Certes, ces polémiques font partie des boules puantes habituelles lancées en fin de campagne, des piques pour candidats à bout de souffle, qui contribuent à nourrir le rejet grandissant (et justifié) de la démocratie représentative chez des Français obscurément inquiets, mais volontiers tentés par une rasade quinquennale de ronron et d’insouciance.

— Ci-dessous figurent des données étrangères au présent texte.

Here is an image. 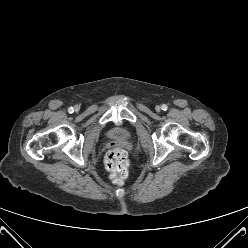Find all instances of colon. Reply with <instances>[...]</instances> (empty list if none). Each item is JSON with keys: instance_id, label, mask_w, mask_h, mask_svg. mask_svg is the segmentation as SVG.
I'll return each instance as SVG.
<instances>
[{"instance_id": "obj_1", "label": "colon", "mask_w": 248, "mask_h": 248, "mask_svg": "<svg viewBox=\"0 0 248 248\" xmlns=\"http://www.w3.org/2000/svg\"><path fill=\"white\" fill-rule=\"evenodd\" d=\"M105 165L115 183H122L128 177L127 154L123 149H111L105 157Z\"/></svg>"}]
</instances>
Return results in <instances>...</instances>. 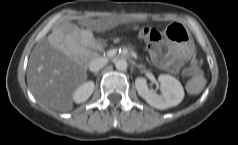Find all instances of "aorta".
Segmentation results:
<instances>
[{
    "instance_id": "1",
    "label": "aorta",
    "mask_w": 238,
    "mask_h": 145,
    "mask_svg": "<svg viewBox=\"0 0 238 145\" xmlns=\"http://www.w3.org/2000/svg\"><path fill=\"white\" fill-rule=\"evenodd\" d=\"M127 61L125 59H118L116 62H115V67L117 70H120V71H124L127 69Z\"/></svg>"
}]
</instances>
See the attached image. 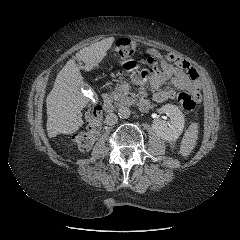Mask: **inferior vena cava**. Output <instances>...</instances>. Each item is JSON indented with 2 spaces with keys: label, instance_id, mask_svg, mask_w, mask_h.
Wrapping results in <instances>:
<instances>
[{
  "label": "inferior vena cava",
  "instance_id": "602c4592",
  "mask_svg": "<svg viewBox=\"0 0 240 240\" xmlns=\"http://www.w3.org/2000/svg\"><path fill=\"white\" fill-rule=\"evenodd\" d=\"M117 121H118V117H117L116 114H114V113H109V114L106 115L105 123H106L107 125H114V124L117 123Z\"/></svg>",
  "mask_w": 240,
  "mask_h": 240
}]
</instances>
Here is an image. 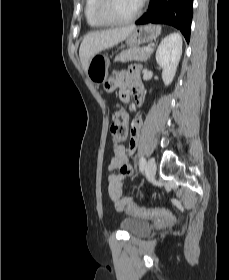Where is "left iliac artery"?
<instances>
[{
  "label": "left iliac artery",
  "instance_id": "left-iliac-artery-1",
  "mask_svg": "<svg viewBox=\"0 0 229 280\" xmlns=\"http://www.w3.org/2000/svg\"><path fill=\"white\" fill-rule=\"evenodd\" d=\"M139 168L141 172H143L144 169L146 168V159L143 156L140 157Z\"/></svg>",
  "mask_w": 229,
  "mask_h": 280
}]
</instances>
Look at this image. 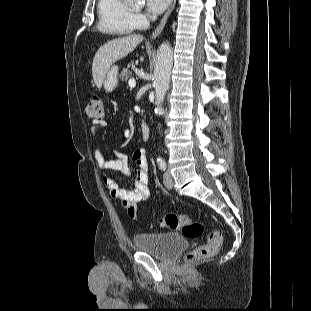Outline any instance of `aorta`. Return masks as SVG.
I'll list each match as a JSON object with an SVG mask.
<instances>
[{"label": "aorta", "instance_id": "762f6f07", "mask_svg": "<svg viewBox=\"0 0 311 311\" xmlns=\"http://www.w3.org/2000/svg\"><path fill=\"white\" fill-rule=\"evenodd\" d=\"M134 2H141L143 0H132ZM173 66V51L172 47L168 42L161 44L157 51L156 62H155V104L156 107L154 112L156 115H162L164 109L162 103L164 101L166 92L170 84L171 69Z\"/></svg>", "mask_w": 311, "mask_h": 311}]
</instances>
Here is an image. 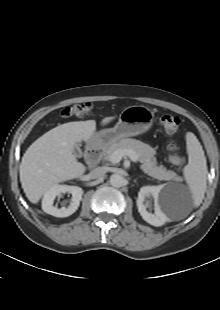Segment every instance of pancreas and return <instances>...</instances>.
<instances>
[{"label":"pancreas","instance_id":"1","mask_svg":"<svg viewBox=\"0 0 220 310\" xmlns=\"http://www.w3.org/2000/svg\"><path fill=\"white\" fill-rule=\"evenodd\" d=\"M132 150L138 156L139 161L142 163L141 169L149 176L156 178L158 180H177L178 176L174 171L167 170L164 166H157L155 155V150L136 139L126 138L121 139L118 142L110 145L104 154V159L110 161L112 153L117 150Z\"/></svg>","mask_w":220,"mask_h":310}]
</instances>
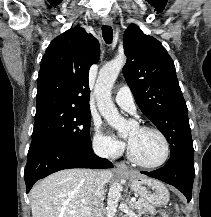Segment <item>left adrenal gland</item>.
<instances>
[{
    "label": "left adrenal gland",
    "instance_id": "1",
    "mask_svg": "<svg viewBox=\"0 0 211 217\" xmlns=\"http://www.w3.org/2000/svg\"><path fill=\"white\" fill-rule=\"evenodd\" d=\"M126 204L129 205V208L133 209V204L129 201V199H126Z\"/></svg>",
    "mask_w": 211,
    "mask_h": 217
}]
</instances>
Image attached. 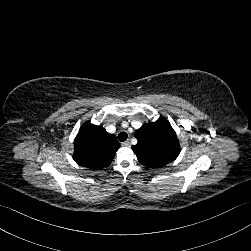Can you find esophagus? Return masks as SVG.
Returning a JSON list of instances; mask_svg holds the SVG:
<instances>
[{
  "label": "esophagus",
  "instance_id": "1",
  "mask_svg": "<svg viewBox=\"0 0 251 251\" xmlns=\"http://www.w3.org/2000/svg\"><path fill=\"white\" fill-rule=\"evenodd\" d=\"M122 146H129L130 145V141L126 140L125 142L121 143Z\"/></svg>",
  "mask_w": 251,
  "mask_h": 251
}]
</instances>
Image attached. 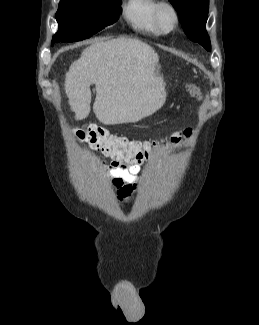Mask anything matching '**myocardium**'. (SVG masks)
Wrapping results in <instances>:
<instances>
[{"label": "myocardium", "instance_id": "f54148a6", "mask_svg": "<svg viewBox=\"0 0 259 325\" xmlns=\"http://www.w3.org/2000/svg\"><path fill=\"white\" fill-rule=\"evenodd\" d=\"M163 9H168L171 11L173 15V24L169 29H165L162 26L161 19H160V14ZM153 18L156 27L162 34H169L173 32L177 26L179 25L180 22V14L178 8L170 1H160L156 5L154 12H153Z\"/></svg>", "mask_w": 259, "mask_h": 325}]
</instances>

Au-delà du constat mi-rassurant : en cinq ans, Nicolas Sarkozy aura compris que la nourriture du Fouquet’s ne vaut pas tripette, mi-inquiétant : le Crillon n’est guère mieux, et en plus le cadre est vraiment surfait, cette affaire sans intérêt est quand même l’occasion de poser une bonne fois pour toutes la question qui fâche : la gauche et l’argent.

Je veux bien qu’on tente de me faire croire que les riches sont de droite, et que les gens de gauche sont pauvres ou étrangers à l’argent. Mais enfin, je voudrais quand même rappeler quelques vérités bien connues des (pas forcément très) initiés, et que les Français ont le droit de savoir.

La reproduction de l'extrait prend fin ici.